==== Source information
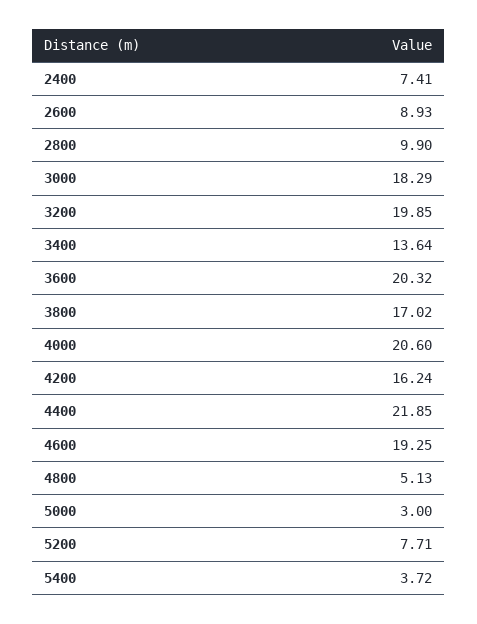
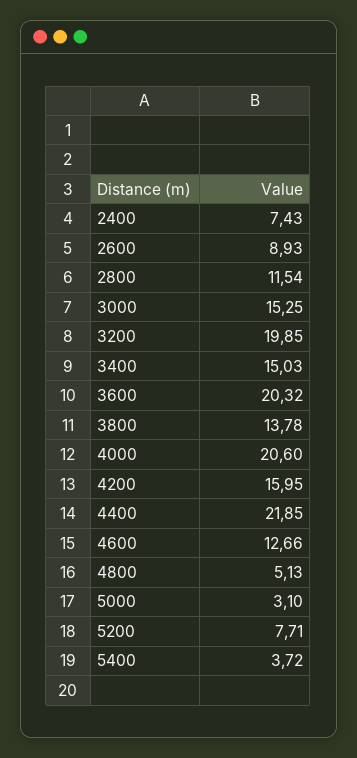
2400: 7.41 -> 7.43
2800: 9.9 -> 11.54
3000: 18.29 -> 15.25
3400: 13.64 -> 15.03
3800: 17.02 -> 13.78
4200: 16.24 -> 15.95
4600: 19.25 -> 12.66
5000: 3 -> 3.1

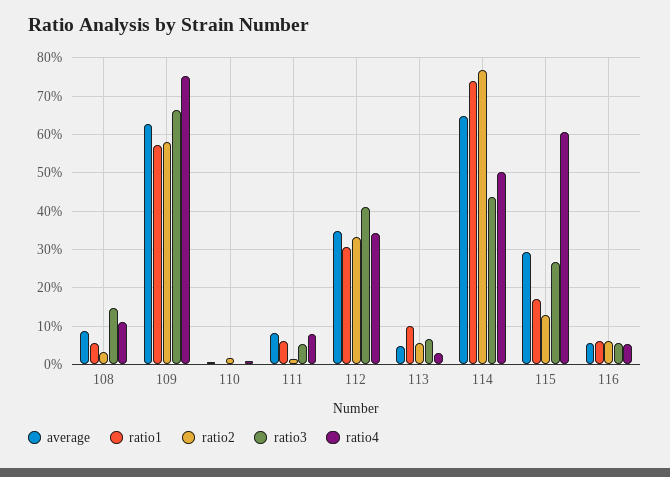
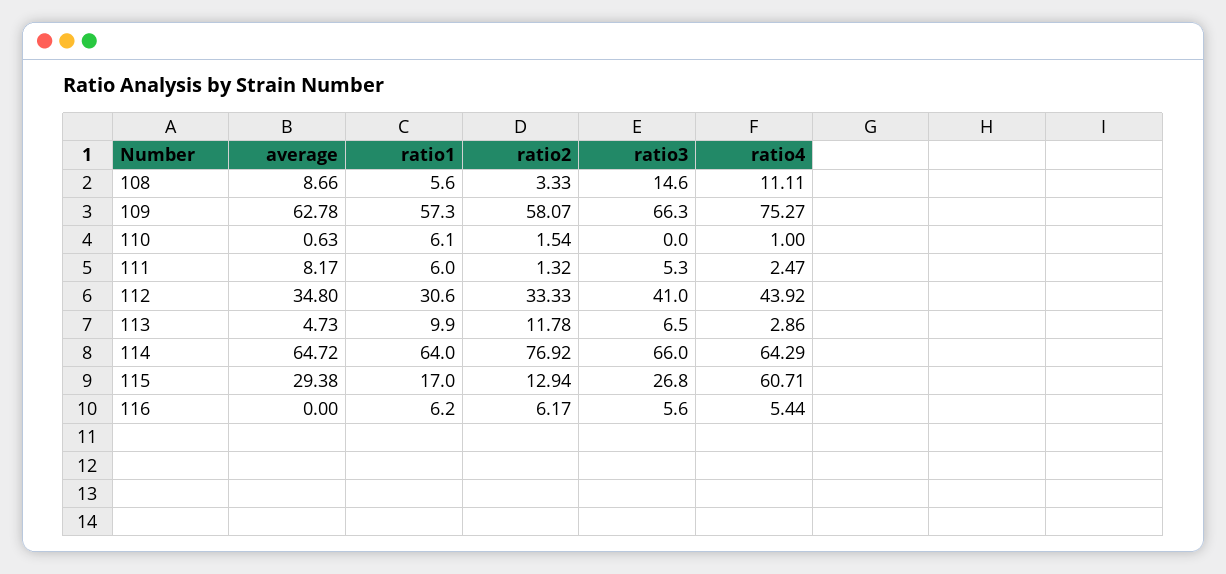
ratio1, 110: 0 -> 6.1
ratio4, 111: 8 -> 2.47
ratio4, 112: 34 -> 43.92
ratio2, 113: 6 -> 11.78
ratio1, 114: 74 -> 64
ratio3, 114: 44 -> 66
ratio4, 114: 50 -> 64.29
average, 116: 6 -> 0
========
==== Source information
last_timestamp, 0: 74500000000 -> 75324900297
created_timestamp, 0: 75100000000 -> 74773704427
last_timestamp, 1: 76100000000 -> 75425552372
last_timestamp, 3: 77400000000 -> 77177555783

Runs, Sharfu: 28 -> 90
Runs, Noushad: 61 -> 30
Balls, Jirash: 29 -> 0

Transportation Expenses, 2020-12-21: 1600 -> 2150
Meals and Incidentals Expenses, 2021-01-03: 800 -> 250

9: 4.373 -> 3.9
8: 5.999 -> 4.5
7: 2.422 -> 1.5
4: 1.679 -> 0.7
========
◆ Activity
Wherever the string "Expenses" appears in a line above, copy that line.

◆ Output of the exercise
Transportation Expenses, 2020-12-21: 1600 -> 2150
Meals and Incidentals Expenses, 2021-01-03: 800 -> 250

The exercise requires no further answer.